Using #![register_tool(bevy)] tells the compiler that bevy is a valid name in attributes, even if it does not know what bevy is.1 When cargo check now runs over a project with #[warn(bevy::lint_name)], it will simply skip it instead of emitting an error. (But running bevy_lint will still detect and check this attribute as normal.)

If you wish to refer to a bevy lint at all in your code (usually to toggle it), you must add #![register_tool(bevy)] to each crate root. Unfortunately, #![register_tool(...)] is currently unstable, meaning you need to add #![feature(register_tool)] to your code as well. This isn't an issue if you detect when bevy_lint is enabled, since it is guaranteed to check your code using nightly Rust.
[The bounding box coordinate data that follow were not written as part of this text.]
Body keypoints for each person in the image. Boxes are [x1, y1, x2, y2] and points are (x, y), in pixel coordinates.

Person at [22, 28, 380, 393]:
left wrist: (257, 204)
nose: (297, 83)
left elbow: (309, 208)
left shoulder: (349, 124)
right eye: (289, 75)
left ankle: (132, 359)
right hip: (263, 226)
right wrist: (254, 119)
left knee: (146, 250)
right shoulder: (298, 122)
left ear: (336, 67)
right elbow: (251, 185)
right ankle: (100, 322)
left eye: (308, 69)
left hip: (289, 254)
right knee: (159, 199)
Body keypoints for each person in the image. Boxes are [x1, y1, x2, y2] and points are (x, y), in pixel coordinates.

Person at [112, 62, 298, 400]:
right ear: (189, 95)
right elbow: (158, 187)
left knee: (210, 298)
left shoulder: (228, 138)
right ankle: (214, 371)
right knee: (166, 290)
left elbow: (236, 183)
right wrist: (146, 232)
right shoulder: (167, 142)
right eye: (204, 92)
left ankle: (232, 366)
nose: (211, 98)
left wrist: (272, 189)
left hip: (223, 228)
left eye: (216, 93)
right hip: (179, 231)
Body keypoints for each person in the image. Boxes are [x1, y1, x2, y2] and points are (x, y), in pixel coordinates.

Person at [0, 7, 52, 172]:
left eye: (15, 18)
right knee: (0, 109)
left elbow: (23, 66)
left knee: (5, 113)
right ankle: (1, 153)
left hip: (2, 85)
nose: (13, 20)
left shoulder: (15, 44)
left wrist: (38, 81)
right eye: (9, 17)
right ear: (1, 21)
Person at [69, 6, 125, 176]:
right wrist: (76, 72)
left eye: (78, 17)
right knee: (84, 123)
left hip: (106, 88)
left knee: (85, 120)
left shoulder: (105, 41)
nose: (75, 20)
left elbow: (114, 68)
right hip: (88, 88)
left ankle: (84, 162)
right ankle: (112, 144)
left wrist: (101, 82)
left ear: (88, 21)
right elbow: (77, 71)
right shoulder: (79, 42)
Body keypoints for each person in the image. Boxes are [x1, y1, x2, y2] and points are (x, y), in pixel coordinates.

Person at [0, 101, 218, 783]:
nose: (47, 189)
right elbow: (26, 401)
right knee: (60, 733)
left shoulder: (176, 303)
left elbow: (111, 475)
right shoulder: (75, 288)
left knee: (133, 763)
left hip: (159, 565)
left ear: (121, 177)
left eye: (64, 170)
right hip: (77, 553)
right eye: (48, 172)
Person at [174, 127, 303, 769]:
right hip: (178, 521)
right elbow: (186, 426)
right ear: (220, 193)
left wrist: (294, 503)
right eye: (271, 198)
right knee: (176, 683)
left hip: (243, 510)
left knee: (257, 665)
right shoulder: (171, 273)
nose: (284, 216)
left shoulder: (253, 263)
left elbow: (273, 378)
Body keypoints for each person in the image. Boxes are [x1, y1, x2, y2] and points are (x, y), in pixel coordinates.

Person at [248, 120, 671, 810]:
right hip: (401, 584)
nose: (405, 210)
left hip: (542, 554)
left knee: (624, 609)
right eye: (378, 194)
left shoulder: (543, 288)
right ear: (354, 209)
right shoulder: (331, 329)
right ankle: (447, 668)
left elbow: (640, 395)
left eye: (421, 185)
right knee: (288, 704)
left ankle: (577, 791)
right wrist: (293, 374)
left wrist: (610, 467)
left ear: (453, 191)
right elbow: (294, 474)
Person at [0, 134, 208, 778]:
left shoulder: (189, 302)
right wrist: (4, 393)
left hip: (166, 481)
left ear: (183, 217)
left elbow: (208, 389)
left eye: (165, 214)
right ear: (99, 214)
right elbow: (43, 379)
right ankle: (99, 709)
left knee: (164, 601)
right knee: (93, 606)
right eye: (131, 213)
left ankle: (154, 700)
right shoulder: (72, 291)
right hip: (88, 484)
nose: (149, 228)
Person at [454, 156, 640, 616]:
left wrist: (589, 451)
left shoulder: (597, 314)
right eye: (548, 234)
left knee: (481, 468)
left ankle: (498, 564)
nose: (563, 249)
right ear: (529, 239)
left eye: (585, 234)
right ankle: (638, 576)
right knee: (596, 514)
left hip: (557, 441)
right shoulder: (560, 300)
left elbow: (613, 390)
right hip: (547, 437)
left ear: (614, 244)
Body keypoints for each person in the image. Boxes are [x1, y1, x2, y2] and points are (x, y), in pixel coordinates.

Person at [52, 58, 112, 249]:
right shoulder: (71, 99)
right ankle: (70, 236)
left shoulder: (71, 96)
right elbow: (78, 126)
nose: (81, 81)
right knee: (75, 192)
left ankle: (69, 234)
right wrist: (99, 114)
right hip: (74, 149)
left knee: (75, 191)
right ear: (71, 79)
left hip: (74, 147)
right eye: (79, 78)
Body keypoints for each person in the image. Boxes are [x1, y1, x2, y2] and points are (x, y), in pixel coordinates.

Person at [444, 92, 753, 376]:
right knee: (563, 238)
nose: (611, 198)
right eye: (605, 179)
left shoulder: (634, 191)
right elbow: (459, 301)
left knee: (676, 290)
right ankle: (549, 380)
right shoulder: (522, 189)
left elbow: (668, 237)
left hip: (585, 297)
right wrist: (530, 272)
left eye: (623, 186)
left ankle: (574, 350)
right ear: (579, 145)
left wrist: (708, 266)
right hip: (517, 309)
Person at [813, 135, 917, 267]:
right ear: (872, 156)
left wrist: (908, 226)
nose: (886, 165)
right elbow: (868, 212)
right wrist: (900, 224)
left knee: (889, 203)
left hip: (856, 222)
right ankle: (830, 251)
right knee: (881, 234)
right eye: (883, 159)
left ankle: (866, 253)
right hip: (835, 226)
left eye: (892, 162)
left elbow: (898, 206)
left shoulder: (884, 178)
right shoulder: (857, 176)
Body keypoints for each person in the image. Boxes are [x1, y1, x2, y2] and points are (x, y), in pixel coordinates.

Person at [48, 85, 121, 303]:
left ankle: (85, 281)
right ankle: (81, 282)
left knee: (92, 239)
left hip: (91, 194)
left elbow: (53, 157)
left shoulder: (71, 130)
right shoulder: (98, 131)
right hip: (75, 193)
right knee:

// When `bevy_lint` is used, enable the `register_tool` feature and register `bevy` as a tool.
#![cfg_attr(bevy_lint, feature(register_tool), register_tool(bevy))]

Tip

If your project already uses nightly Rust, you can forego the #[cfg_attr(bevy_lint, ...)] attributes and write #![feature(register_tool)] and #![register_tool(bevy)] directly! Cool!


  1. If you've ever used #[rustfmt::skip] in your code, this is how rustc avoids erroring on it. However unlike the bevy namespace, rustfmt is registered automatically without a need for #![register_tool(rustfmt)] due to it being an official tool.